His determination to return to the stage echoes the decision he made decades ago when he left his career as an accountant to pursue comedy full-time. At 30, watching a decade slip by, he realised he couldn’t wait any longer.
“When I was 30, I thought, oh my goodness, ten years have gone by. Kids are coming along. And I thought it would be very sad if I waited till I was 40 and still hadn’t given it a go,” he recalled.
But leaving a stable job with a mortgage and young children wasn’t simple. Being an accountant, he prepared a financial statement for the bank.
He said: “I had to clear it with the bank. I mean, they held the mortgage, and I was giving up, you know, a full-time salary. So I had to prepare a statement, and I thought, I can make this much money. So thankfully, they said yes.”
By February 1993, he went full-time, and by 40, he had his own BBC radio show that would last nearly 18 years. But the overnight success wasn’t quite what it seemed.
“Behind all that, there was the hard work of going up and down to London and doing, you know, some things,” he says. “You’re doing five or six gigs a night, crisscrossing across London. So that was that sort of hard graft.”
“There is nothing better for a stand-up to get back on stage and just hear the laughter come back, because it just enthuses you. It just makes you want to get out and do more, you know?”
The Glasgow Comedy Revolution
Macaulay was part of a pivotal moment in Scottish comedy history. In the 1980s, he joined The Funny Farm, a comedy collective that created opportunities where none existed.

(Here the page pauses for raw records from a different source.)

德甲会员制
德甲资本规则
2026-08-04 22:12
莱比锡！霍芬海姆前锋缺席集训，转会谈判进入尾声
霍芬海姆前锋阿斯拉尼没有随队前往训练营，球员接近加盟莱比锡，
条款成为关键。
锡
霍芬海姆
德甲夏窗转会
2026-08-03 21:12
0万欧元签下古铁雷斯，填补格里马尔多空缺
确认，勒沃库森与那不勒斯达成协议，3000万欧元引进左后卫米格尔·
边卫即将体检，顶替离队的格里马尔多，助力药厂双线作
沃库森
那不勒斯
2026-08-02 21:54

“There was no circuit in those days in Scotland,” he explained. “Craig Ferguson had been doing stand-up and Billy Connolly, obviously, but for gigging comedians, there was nothing really.”
Today, Scotland’s comedy scene is thriving. “You just have to look at the Glasgow International Comedy Festival, the number of Scottish comedians that in the King’s Theatre, it’s phenomenal,” said MacAulay, crediting Billy Connolly’s legacy as the foundation.
“I think if you asked any stand-up comedian whose hero was, it would be Billy.”
MacAulay’s current tour, titled “Good Evening”, will see him performing at venues across Scotland. He’s already back to work-in-progress gigs such as the Glasgow Comedy Festival and Perth Festival of the Arts as he builds material for the autumn run.
His wife Aileen keeps asking if he’s thinking about slowing down, but his answer is unequivocal. “If you could feel the energy coming up from an audience, you think, no, I could do this again and again and again.”
When asked if he ever looks back on that pivotal decision to leave accounting, Macaulay reflects on what truly drives him. “I think stand-ups maybe want the laughter. Some of us need the laughter.”